WHAT IS NEEDED:
Wherever the word "SQUARE" occurs in the listing, copy the whole line.

COLLECTED DATA:
------------
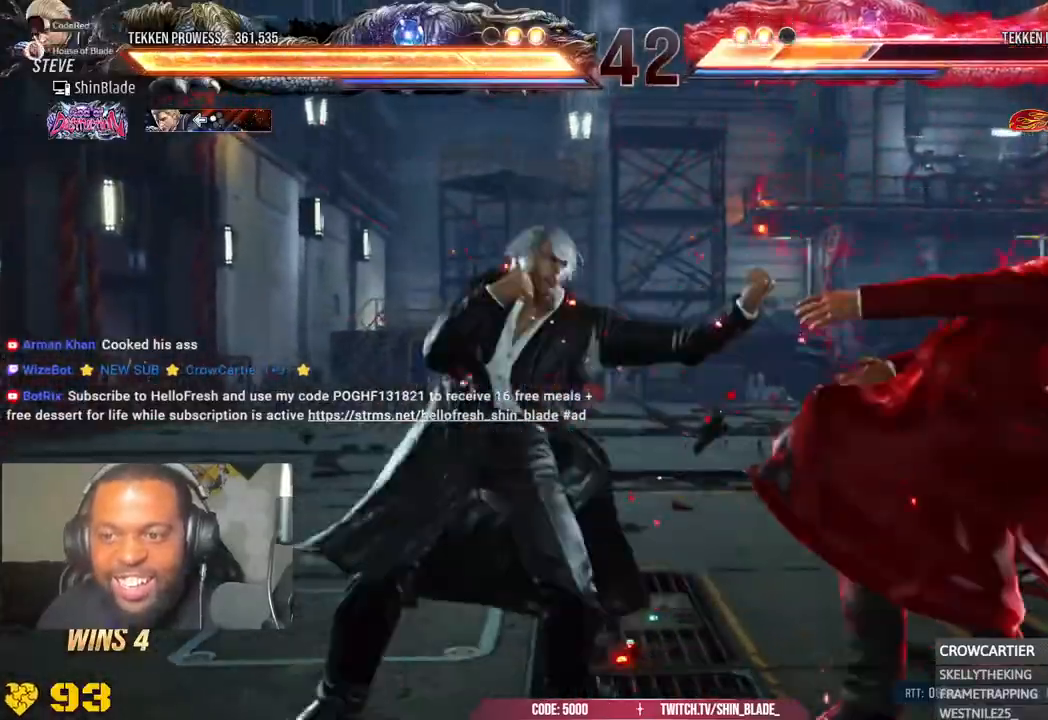
{"buttons": ["SQUARE"], "left_stick": "center", "right_stick": "center", "events": [[83, "SQUARE", "down"], [83, "TRIANGLE", "up"], [150, "SQUARE", "up"], [217, "SQUARE", "down"], [283, "SQUARE", "up"], [350, "SQUARE", "down"]]}
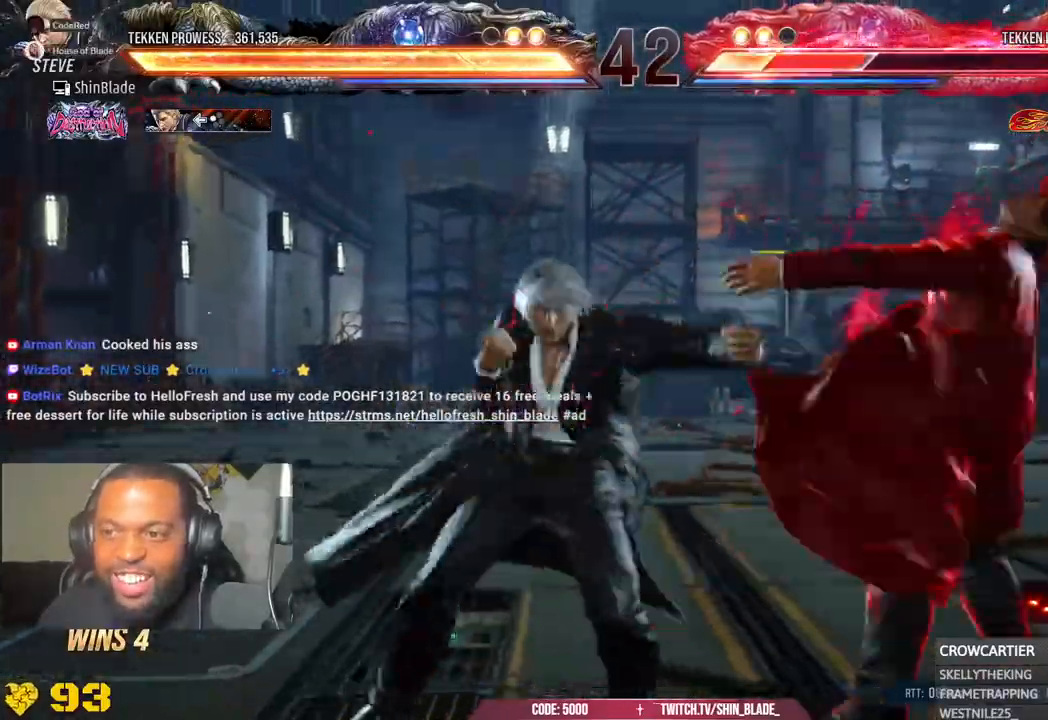
{"buttons": ["TRIANGLE"], "left_stick": "center", "right_stick": "center", "events": [[33, "SQUARE", "up"], [100, "DPAD_RIGHT", "down"], [183, "TRIANGLE", "down"], [267, "TRIANGLE", "up"], [333, "TRIANGLE", "down"], [350, "DPAD_RIGHT", "up"], [400, "TRIANGLE", "up"], [483, "TRIANGLE", "down"]]}
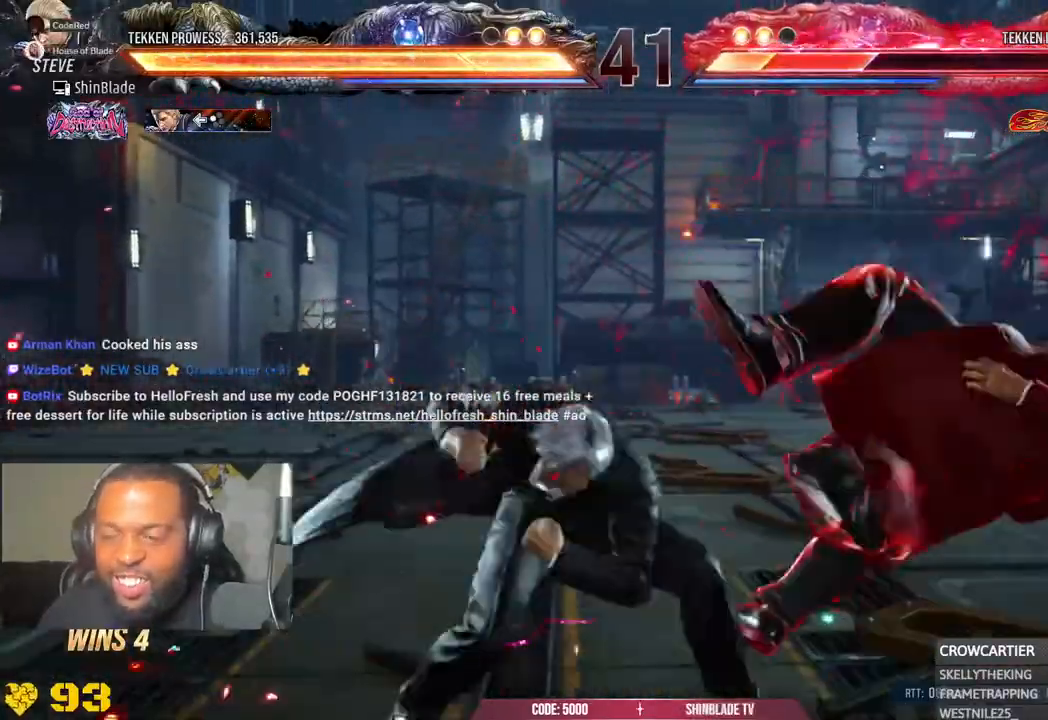
{"buttons": ["TRIANGLE"], "left_stick": "center", "right_stick": "center", "events": []}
------------
WRITTEN ANSWER:
{"buttons": ["SQUARE"], "left_stick": "center", "right_stick": "center", "events": [[83, "SQUARE", "down"], [83, "TRIANGLE", "up"], [150, "SQUARE", "up"], [217, "SQUARE", "down"], [283, "SQUARE", "up"], [350, "SQUARE", "down"]]}
{"buttons": ["TRIANGLE"], "left_stick": "center", "right_stick": "center", "events": [[33, "SQUARE", "up"], [100, "DPAD_RIGHT", "down"], [183, "TRIANGLE", "down"], [267, "TRIANGLE", "up"], [333, "TRIANGLE", "down"], [350, "DPAD_RIGHT", "up"], [400, "TRIANGLE", "up"], [483, "TRIANGLE", "down"]]}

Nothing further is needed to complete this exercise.